Gouran:They certainly can. Being a new technology, there will be some bugs in some blockchain networks and smart contracts. As the technology becomes more sophisticated, this will work itself out. Additionally, blockchains are subject to attacks such as a 51 percent attack, in which control of 51 percent or more of a blockchain’s mining power is controlled to manipulate the network in the interests of one party. However, as blockchains are built out on bigger and bigger scales, this will become a more and more daunting task – and correspondingly less possible.
DJ: Why did Nouriel Roubini challenge blockchains recently?
Gouran:In simple terms, he challenged blockchain because he has to. Nouriel Roubini’s persona of “Dr Doom” has pigeonholed him as a constant naysayer who always predicts the worst, meaning that he cannot say anything good even when it comes to a technology like blockchain that has objectively positive qualities to it. People take him seriously because of how he predicted the 2008 housing crisis, but no one talks about all of the times in which he was wrong, such as when he said in 2009 that banks in the US would become insolvent within six months, and that oil would crash that year – when, in fact, it jumped.
His writeup that challenged blockchain alleges that blockchains are essentially just glorified spreadsheets. He also tried to frame blockchain’s use cases as a “last ditch” effort for creators of failed ICOs to salvage the underlying technology. He also states that no organization of any kind would entrust a blockchain network to handle important tasks of any kind.
Why did he say these things? It seems that they sound plausible enough on the surface to someone who isn’t in blockchain… but more importantly, it fits into his narrative of always predicting the worst.
DJ: How would you counter these arguments?

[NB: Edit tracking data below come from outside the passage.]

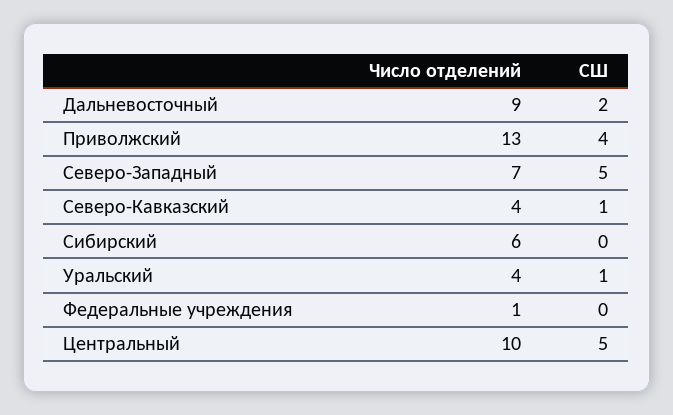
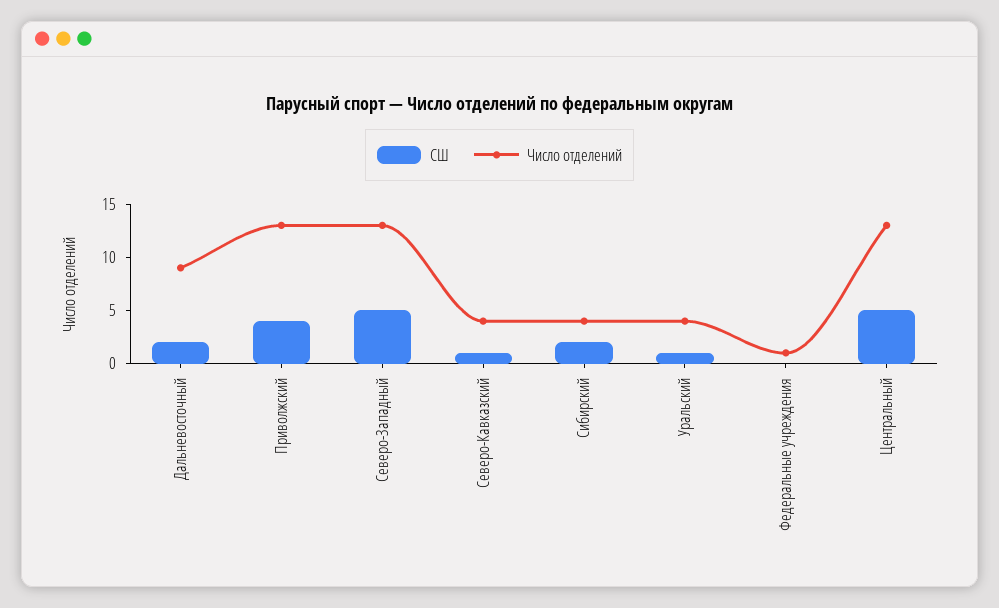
Число отделений, Северо-Западный: 7 -> 13
Число отделений, Сибирский: 6 -> 4
СШ, Сибирский: 0 -> 2
Число отделений, Центральный: 10 -> 13

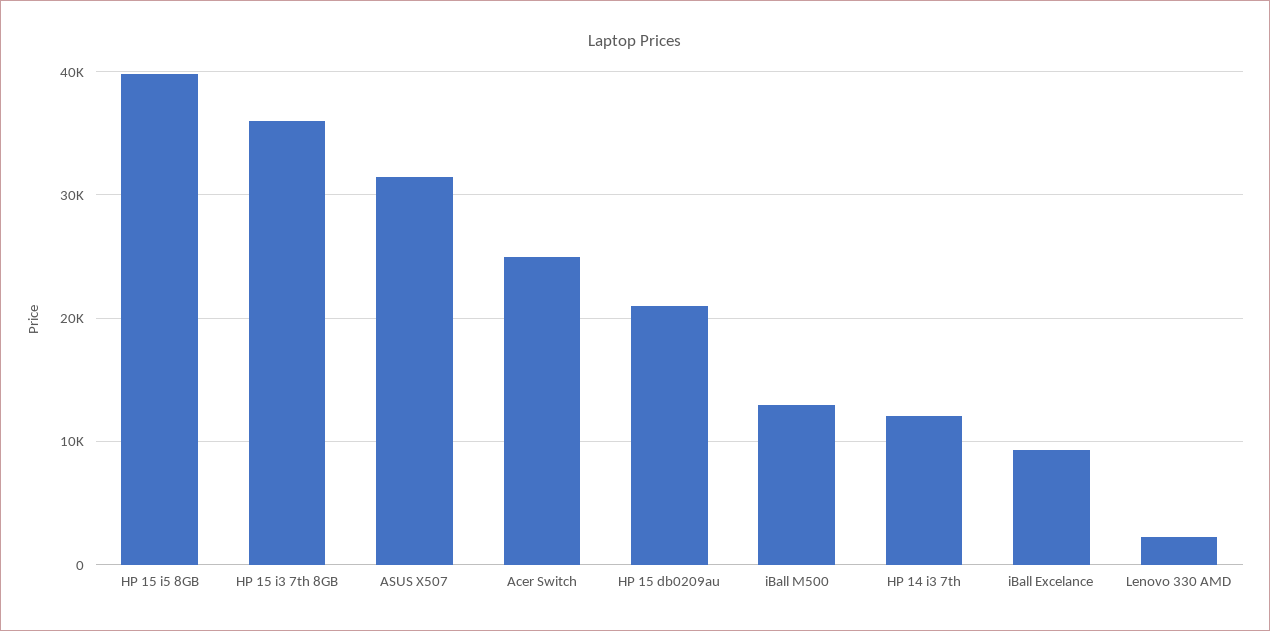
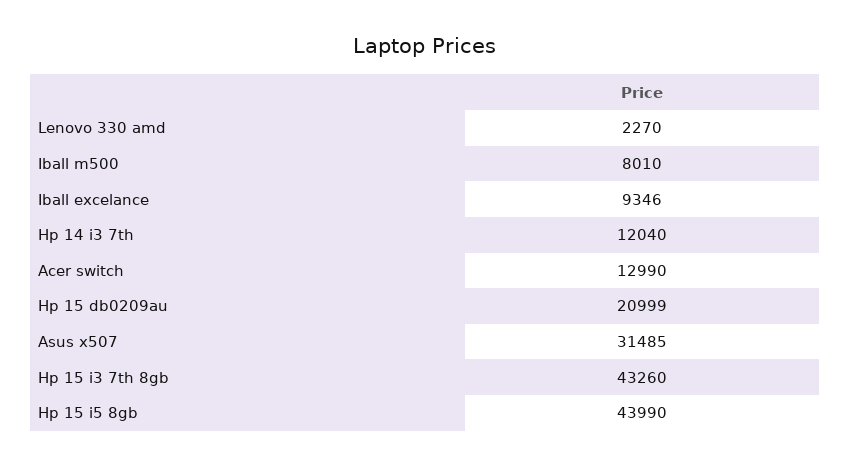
HP 15 i5 8GB: 40000 -> 43990
HP 15 i3 7th 8GB: 36000 -> 43260
Acer Switch: 25000 -> 12990
iBall M500: 13000 -> 8010

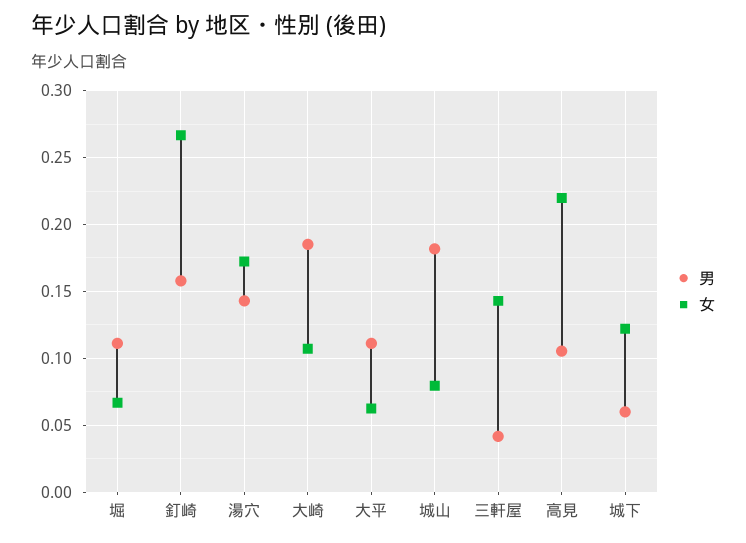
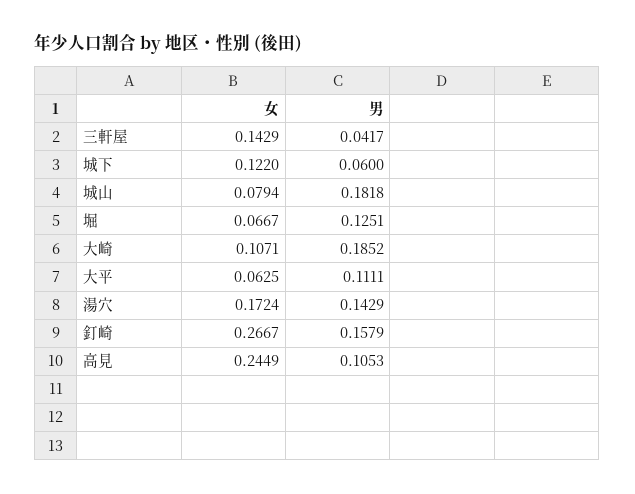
男, 堀: 0.11 -> 0.1251
女, 高見: 0.22 -> 0.2449

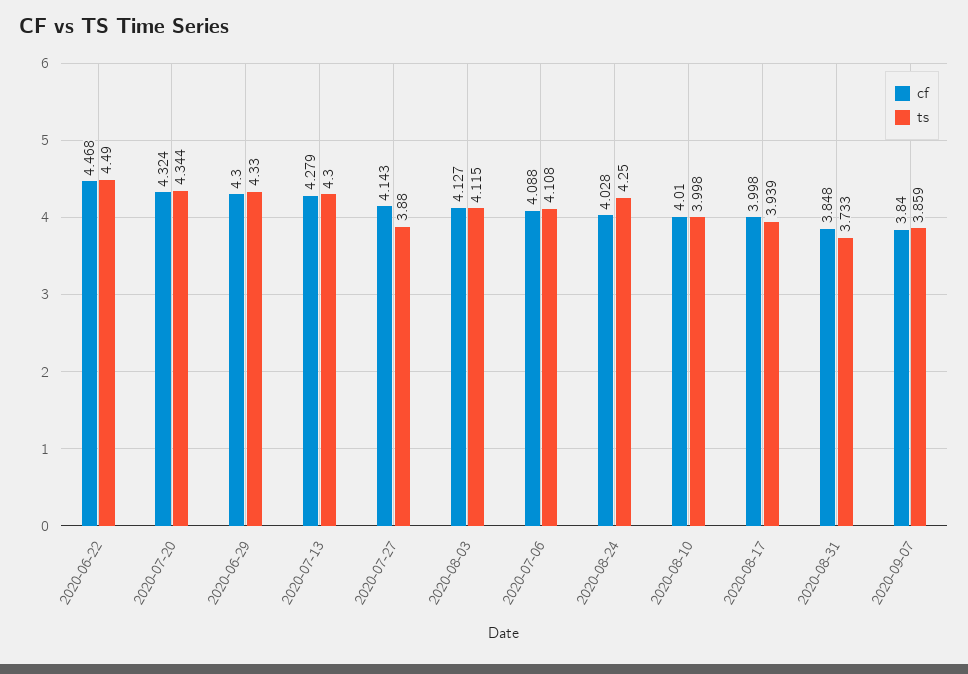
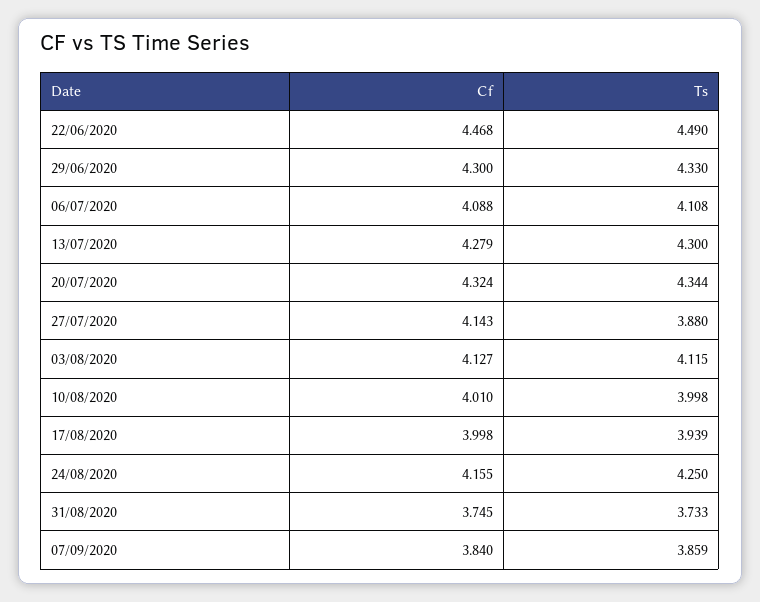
cf, 2020-08-24: 4.028 -> 4.155
cf, 2020-08-31: 3.848 -> 3.745

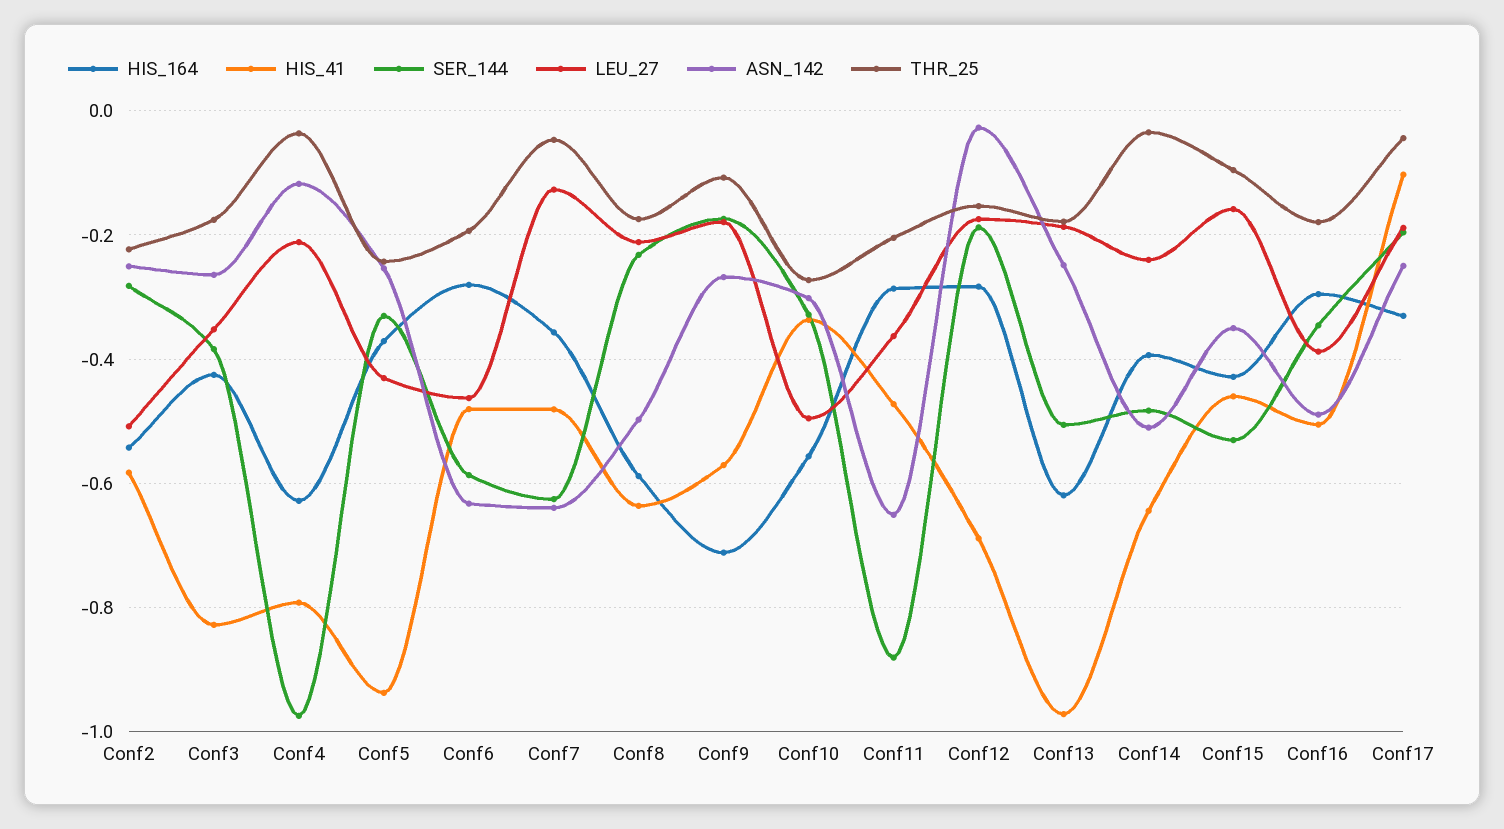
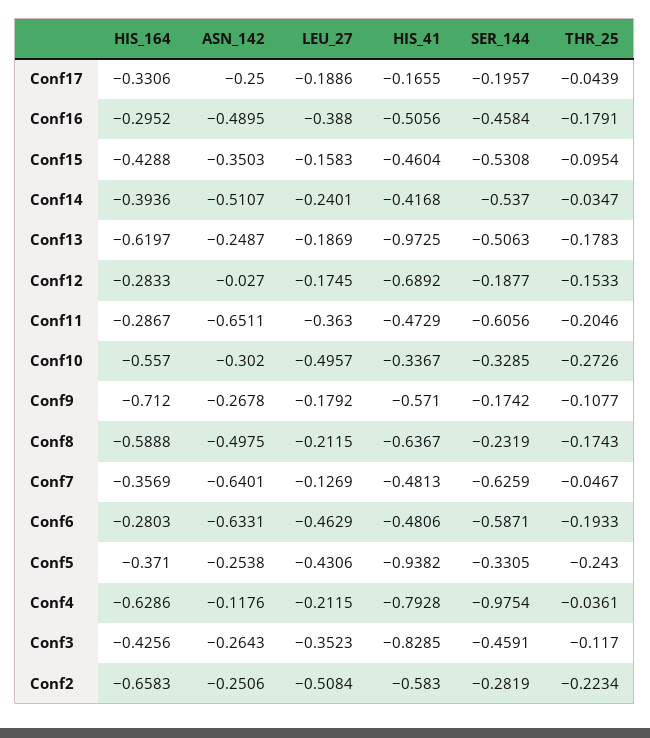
HIS_164, Conf2: -0.54 -> -0.6583
SER_144, Conf3: -0.38 -> -0.4591
THR_25, Conf3: -0.18 -> -0.117
SER_144, Conf11: -0.88 -> -0.6056
HIS_41, Conf14: -0.64 -> -0.4168
SER_144, Conf14: -0.48 -> -0.537
SER_144, Conf16: -0.34 -> -0.4584
HIS_41, Conf17: -0.1 -> -0.1655

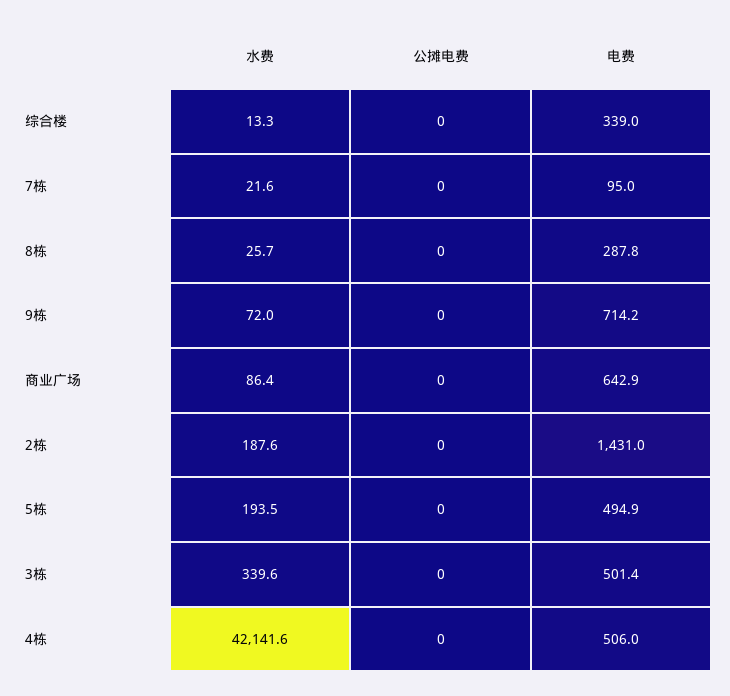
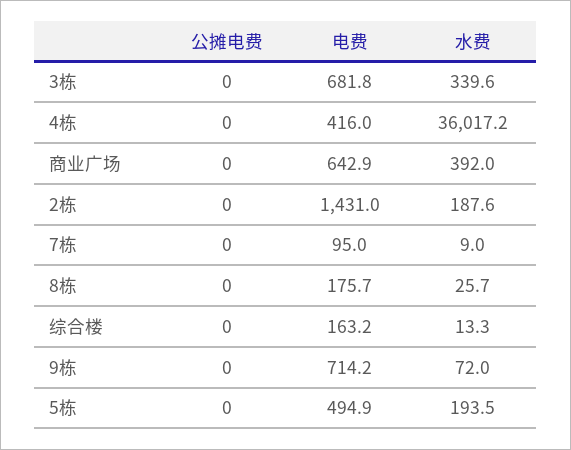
电费, 综合楼: 339 -> 163.2
水费, 7栋: 21.6 -> 9
电费, 8栋: 287.8 -> 175.7
水费, 商业广场: 86.4 -> 392
电费, 3栋: 501.4 -> 681.8
水费, 4栋: 42141.6 -> 36017.2
电费, 4栋: 506 -> 416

Gouran:With regard to blockchains being glorified spreadsheets, spreadsheets don’t manage decision-making processes like blockchains do. Further, spreadsheets can be edited, whereas blockchain data is permanent. There are some similarities between a blockchain network and a spreadsheet, yes. Just in the same way that there are similarities between a bank’s accounts and a spreadsheet. Spreadsheets are a way of managing data commonly used all around the business world, but it is a mistake to say that blockchain is exactly the same thing. There are some clear differences, and I would consider this to be an apples and oranges comparison.
Then for the idea that blockchains are just a way to salvage value from failed ICOs, I would counter this by saying that blockchain network projects like IBM’s Hyperledger are being pursued strictly on the basis of blockchain’s merits as a technology, which have nothing to do with cryptocurrency. Yes, there are many failed ICOs. But that has nothing to do with blockchain as a technology, and how it is being used in ways that do not involve cryptocurrency in any way whatsoever.
As for no organization of any kind entrusting a blockchain network to handle important tasks, we’ve already seen applications of it with IBM. Another notable one is the town of Zug in Switzerland. Not only do they use the blockchain for their municipal voting processes, residents can also pay for services using Bitcoin. So it seems Nouriel hasn’t done his research at all in making these claims.
DJ: Which are the best case studies which showcase the successful implementation of blockchains?
Gouran:Aside from the town of Zug, the Walmart use case for tracking pork chop and mango shipments remains one of the most notable implementation use cases to date, cutting a multi-day tracing process down to two seconds. Also, the state of Andhra Pradesh in India has secured more than 100,000 land records using blockchain technology… a particularly profound use case, given the high rates of bribery and fraud in the country.